5. What is the social value of your design? (Gladdening, educational, economic, paradigm-shifting, sustainable, labor-mindful, environmental, cultural, etc.) How does it earn its keep in the world?
in extracurricular based School Year Studios, Summer Studios and Post Baccalaureate Fellowships. In addition to the potential social impact of student-designed solutions, DFA is building a pipeline of future innovators who will enter the world not only with their personal academic concentrations, but with real project experience and a keen ability for interdisciplinary human-centered design work.

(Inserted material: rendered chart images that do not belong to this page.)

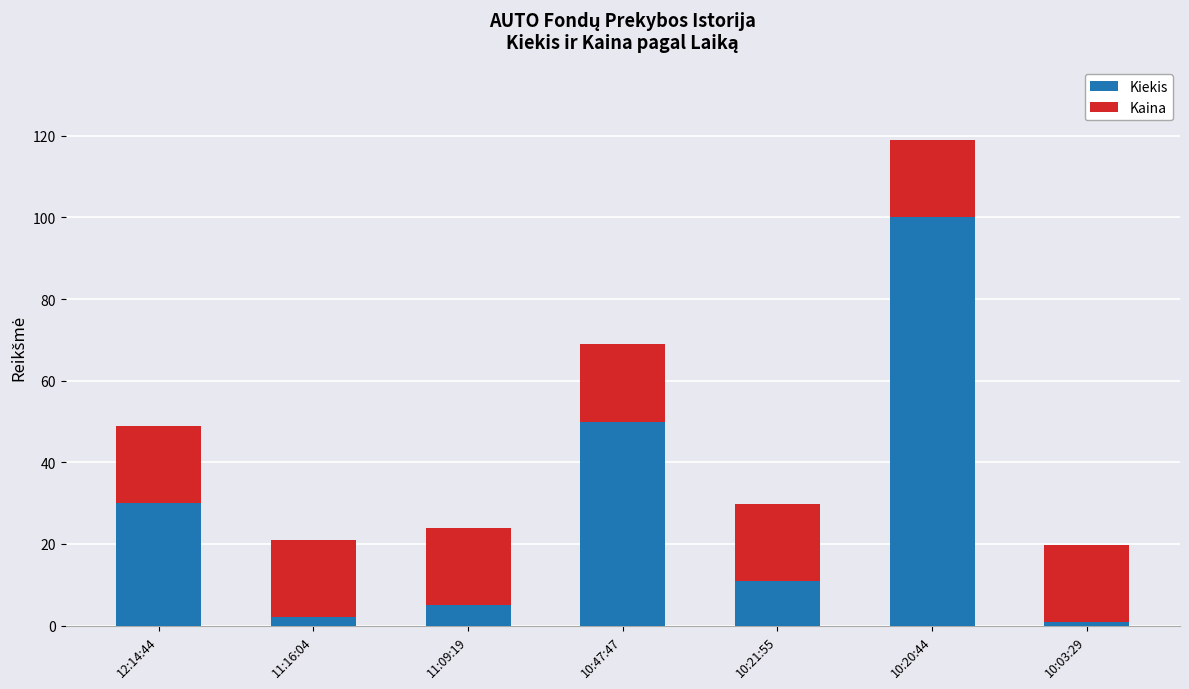

Reading left to right, transcribe the values for Kiekis.

12:14:44=30.0	11:16:04=2.0	11:09:19=5.0	10:47:47=50.0	10:21:55=11.0	10:20:44=100.0	10:03:29=1.0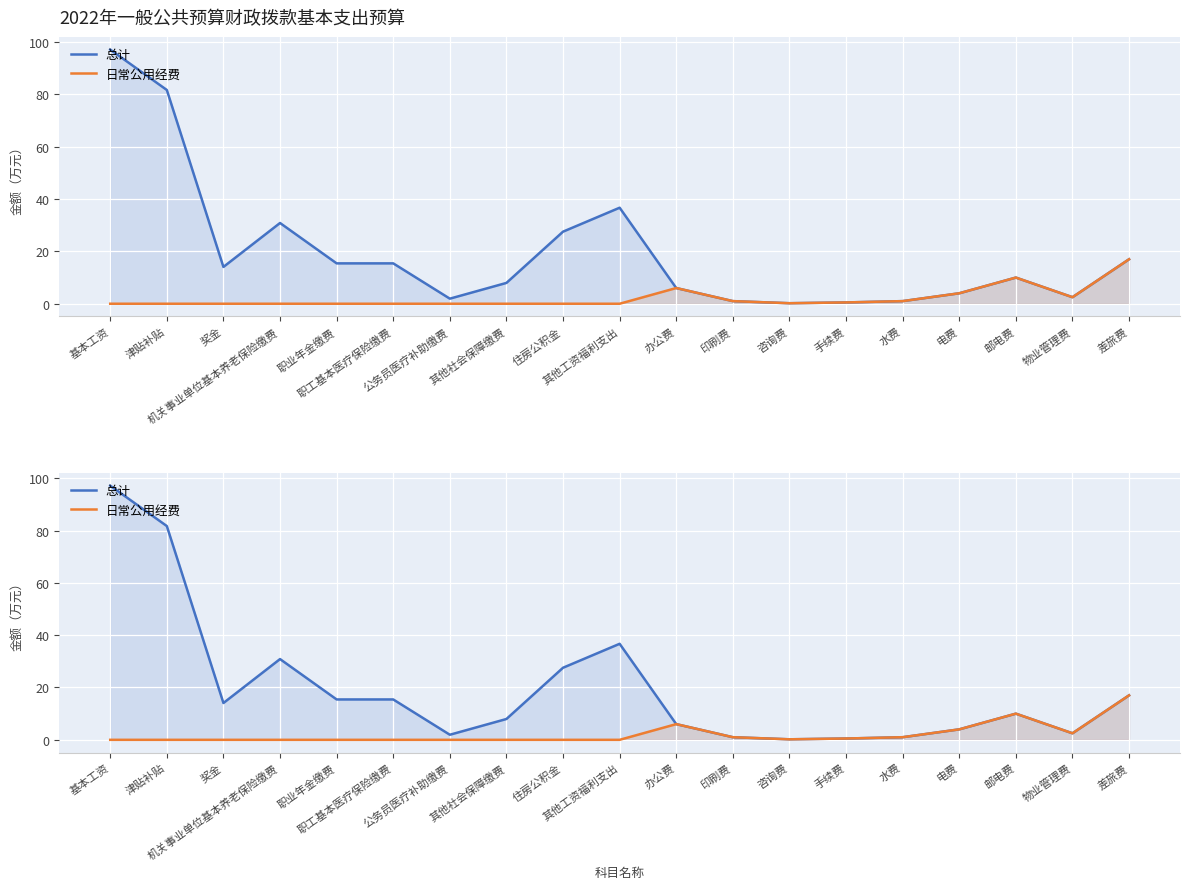

What is the label of the 6th point from the left?

职工基本医疗保险缴费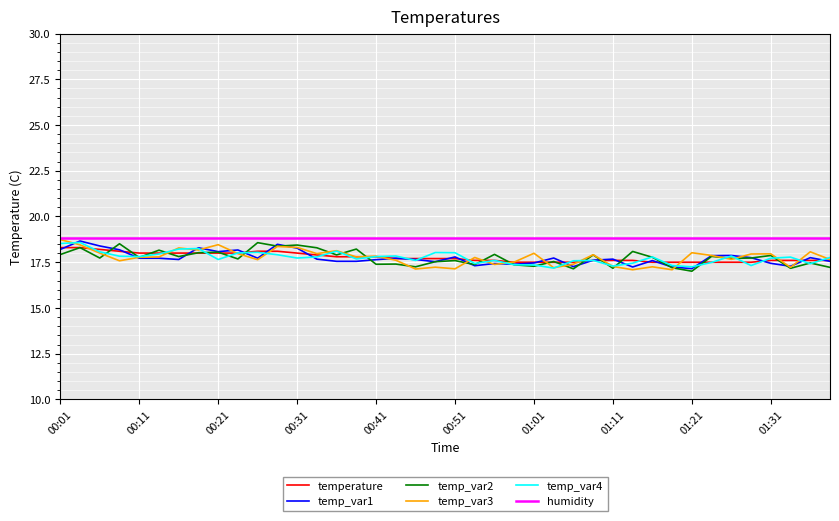

What is the minimum value for temp_var2?

17.0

In just over two years, the inaugural studio at Northwestern has produced design solutions with local and social impact including a toy for diabetes, a system to reduce water usage in cafeterias, and a coloring book to help children adapt to difficult environments. These projects have received a variety of validations such as Semi-Finalist in the Dell Social Innovation Competition, Entrepreneurship Idol competition at Northwestern, the Diabetes Mine $5k Challenge, a pending patent and manufacturing preparations, and distribution through non-profit partnership. As a result, those participating in DFA have expressed:
“I’m no longer satisfied with the status quo. DFA makes you aware that you have the potential to change things” -Sara Kashani, PSYCH ’12
“We hired her, not because of the classes she took at a top university, but because of her involvement with DFA.”-Trung Le, Principal, Cannon Architects. DFA Alum employer
"Students want to make a real impact and Design for America provides a great venue for learning how to turn their ideas into action,"- Professor Peter Robbie, Dartmouth College
6. If you could have done one thing differently with the project, what would you have changed?

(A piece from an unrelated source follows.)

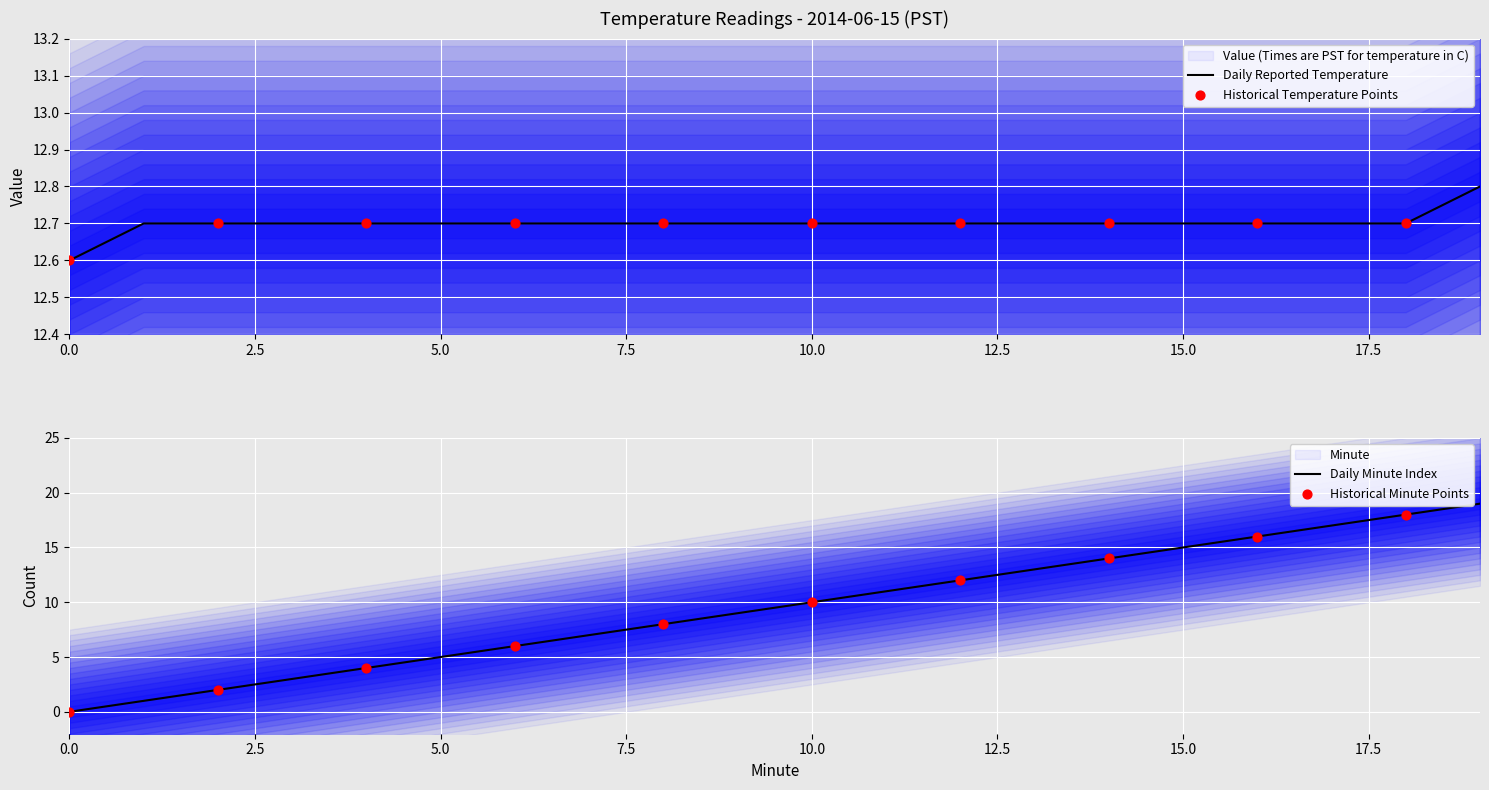

At how many categories does at least one series exceed 5?

20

There are two things that we could have been doing differently from the start and which we are working to integrate into our organizational model.

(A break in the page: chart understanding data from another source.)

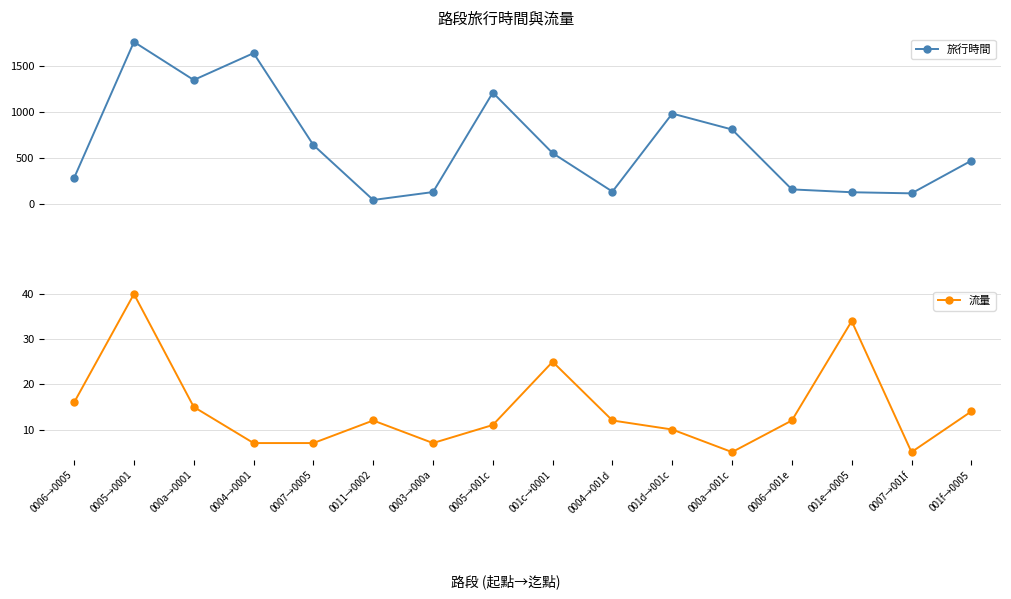

The 旅行時間 series shows 128 at 001e→0005. True or false?

True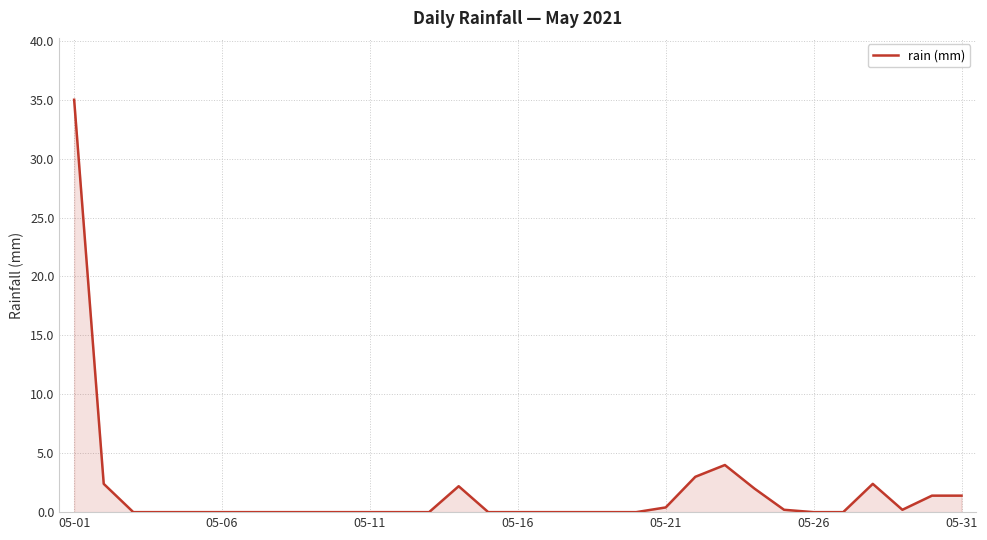

What is the difference between the maximum and minimum values?

35.0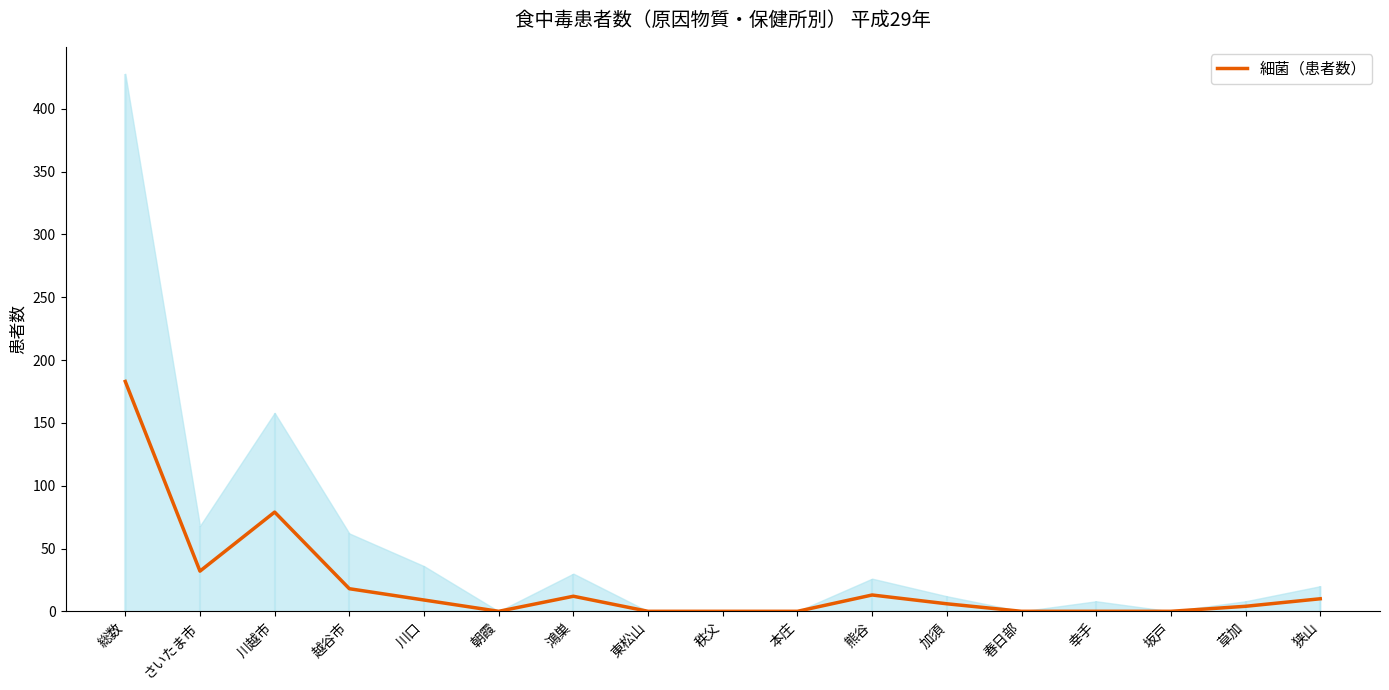

What is the greatest value displayed?

183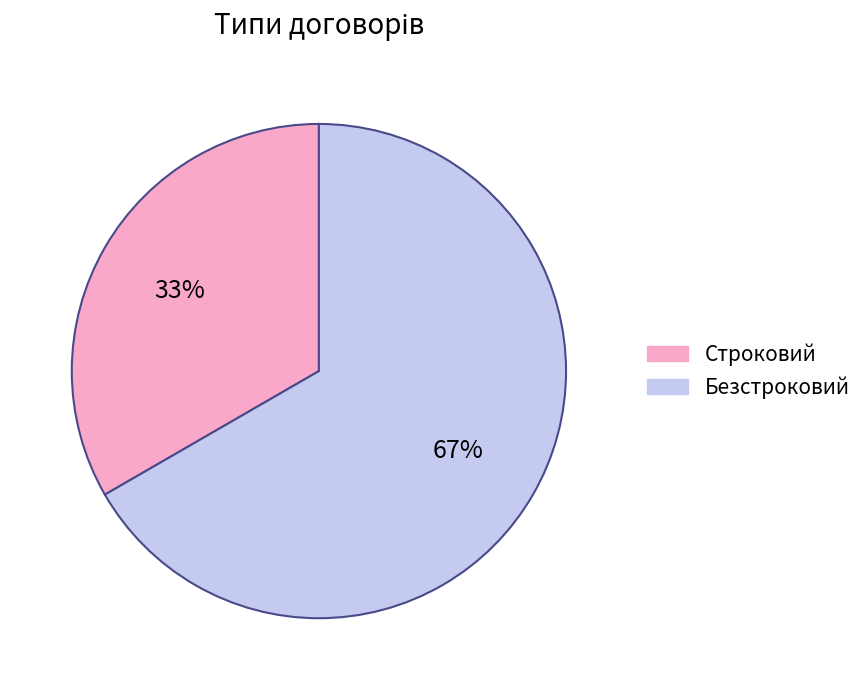

Do Безстроковий and Строковий together represent more than half of the pie?

Yes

1) Bringing more of our not-for-profit clients into discussions about how DFA could be better designed to serve their needs and 2) formalizing the necessary principles of reflection and knowledge sharing that would allow for more impactful self-development as well as cross-chapter organizational learning.
As a smaller organization, it has been easier to collaborate with and adapt to meet the individual needs of our not-for-profit clients, and now—two years from our beginning—we can see that there are themes and commonalities to the needs of not-for-profit clients that intersect neatly with what an organization like DFA can promise to deliver. Also, as a new organization, we need to think critically about how to incorporate the development of meta-cognitive skills and time necessary for reflective practice and the support for distributed knowledge sharing for all DFA stakeholders. This will be critical to student self-development as well as the maintenance of social relationships that are necessary to creating and maintaining the sense of reciprocity, respect for creation of mutual value, and foundation for collective inquiry critical to the healthy sustainable growth of a community of design learning practice. We can continue to learn from students, mentors, and partners on how we can use design to create local and social impact while developing a pipeline of leaders of innovation.
Design for America is notable as a well-thought out program that engages interdisciplinary college youth to bring their ideas into impactful outcomes outside of academic time frames. The ambition of the name indicates the scale of impact for this model once it has spread beyond its Northwestern University incubator.